**Provided records**
____________________
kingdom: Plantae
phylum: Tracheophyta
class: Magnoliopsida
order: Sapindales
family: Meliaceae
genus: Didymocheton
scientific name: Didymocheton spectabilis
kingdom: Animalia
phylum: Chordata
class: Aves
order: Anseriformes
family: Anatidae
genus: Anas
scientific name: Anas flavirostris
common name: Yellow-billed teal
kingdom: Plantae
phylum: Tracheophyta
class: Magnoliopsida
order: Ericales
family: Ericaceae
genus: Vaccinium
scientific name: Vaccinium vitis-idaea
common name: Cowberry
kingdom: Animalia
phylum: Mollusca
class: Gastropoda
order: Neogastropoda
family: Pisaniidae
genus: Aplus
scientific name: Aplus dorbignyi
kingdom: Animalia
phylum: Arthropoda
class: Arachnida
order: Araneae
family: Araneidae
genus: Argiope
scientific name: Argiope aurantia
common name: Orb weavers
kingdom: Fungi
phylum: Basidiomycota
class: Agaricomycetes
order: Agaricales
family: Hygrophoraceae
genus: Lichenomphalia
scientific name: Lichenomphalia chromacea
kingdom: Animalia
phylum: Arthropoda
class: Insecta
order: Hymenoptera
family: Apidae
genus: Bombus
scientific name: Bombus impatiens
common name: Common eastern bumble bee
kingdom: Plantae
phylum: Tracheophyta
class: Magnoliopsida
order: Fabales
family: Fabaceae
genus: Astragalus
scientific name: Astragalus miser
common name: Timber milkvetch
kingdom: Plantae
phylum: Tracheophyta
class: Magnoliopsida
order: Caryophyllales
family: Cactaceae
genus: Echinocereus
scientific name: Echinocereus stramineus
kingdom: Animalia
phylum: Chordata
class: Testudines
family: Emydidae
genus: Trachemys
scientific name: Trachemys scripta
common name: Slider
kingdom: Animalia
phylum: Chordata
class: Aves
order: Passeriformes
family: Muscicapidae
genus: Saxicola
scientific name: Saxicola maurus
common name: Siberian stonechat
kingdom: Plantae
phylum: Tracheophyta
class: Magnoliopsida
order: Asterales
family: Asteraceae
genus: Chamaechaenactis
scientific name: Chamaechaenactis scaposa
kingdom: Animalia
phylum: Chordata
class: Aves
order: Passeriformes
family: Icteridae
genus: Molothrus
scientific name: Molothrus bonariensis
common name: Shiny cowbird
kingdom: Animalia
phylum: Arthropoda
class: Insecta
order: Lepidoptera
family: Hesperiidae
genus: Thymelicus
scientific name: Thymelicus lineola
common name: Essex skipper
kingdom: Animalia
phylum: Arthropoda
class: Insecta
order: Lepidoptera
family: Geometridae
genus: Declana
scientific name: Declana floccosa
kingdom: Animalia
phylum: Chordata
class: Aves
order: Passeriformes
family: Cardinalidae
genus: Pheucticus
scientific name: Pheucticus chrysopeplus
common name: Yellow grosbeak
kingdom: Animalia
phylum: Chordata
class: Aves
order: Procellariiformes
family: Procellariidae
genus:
____________________
**Objective**
Print every line of the data above again, word for word, with nothing changed or left out.

**Solved problem**
kingdom: Plantae
phylum: Tracheophyta
class: Magnoliopsida
order: Sapindales
family: Meliaceae
genus: Didymocheton
scientific name: Didymocheton spectabilis
kingdom: Animalia
phylum: Chordata
class: Aves
order: Anseriformes
family: Anatidae
genus: Anas
scientific name: Anas flavirostris
common name: Yellow-billed teal
kingdom: Plantae
phylum: Tracheophyta
class: Magnoliopsida
order: Ericales
family: Ericaceae
genus: Vaccinium
scientific name: Vaccinium vitis-idaea
common name: Cowberry
kingdom: Animalia
phylum: Mollusca
class: Gastropoda
order: Neogastropoda
family: Pisaniidae
genus: Aplus
scientific name: Aplus dorbignyi
kingdom: Animalia
phylum: Arthropoda
class: Arachnida
order: Araneae
family: Araneidae
genus: Argiope
scientific name: Argiope aurantia
common name: Orb weavers
kingdom: Fungi
phylum: Basidiomycota
class: Agaricomycetes
order: Agaricales
family: Hygrophoraceae
genus: Lichenomphalia
scientific name: Lichenomphalia chromacea
kingdom: Animalia
phylum: Arthropoda
class: Insecta
order: Hymenoptera
family: Apidae
genus: Bombus
scientific name: Bombus impatiens
common name: Common eastern bumble bee
kingdom: Plantae
phylum: Tracheophyta
class: Magnoliopsida
order: Fabales
family: Fabaceae
genus: Astragalus
scientific name: Astragalus miser
common name: Timber milkvetch
kingdom: Plantae
phylum: Tracheophyta
class: Magnoliopsida
order: Caryophyllales
family: Cactaceae
genus: Echinocereus
scientific name: Echinocereus stramineus
kingdom: Animalia
phylum: Chordata
class: Testudines
family: Emydidae
genus: Trachemys
scientific name: Trachemys scripta
common name: Slider
kingdom: Animalia
phylum: Chordata
class: Aves
order: Passeriformes
family: Muscicapidae
genus: Saxicola
scientific name: Saxicola maurus
common name: Siberian stonechat
kingdom: Plantae
phylum: Tracheophyta
class: Magnoliopsida
order: Asterales
family: Asteraceae
genus: Chamaechaenactis
scientific name: Chamaechaenactis scaposa
kingdom: Animalia
phylum: Chordata
class: Aves
order: Passeriformes
family: Icteridae
genus: Molothrus
scientific name: Molothrus bonariensis
common name: Shiny cowbird
kingdom: Animalia
phylum: Arthropoda
class: Insecta
order: Lepidoptera
family: Hesperiidae
genus: Thymelicus
scientific name: Thymelicus lineola
common name: Essex skipper
kingdom: Animalia
phylum: Arthropoda
class: Insecta
order: Lepidoptera
family: Geometridae
genus: Declana
scientific name: Declana floccosa
kingdom: Animalia
phylum: Chordata
class: Aves
order: Passeriformes
family: Cardinalidae
genus: Pheucticus
scientific name: Pheucticus chrysopeplus
common name: Yellow grosbeak
kingdom: Animalia
phylum: Chordata
class: Aves
order: Procellariiformes
family: Procellariidae
genus:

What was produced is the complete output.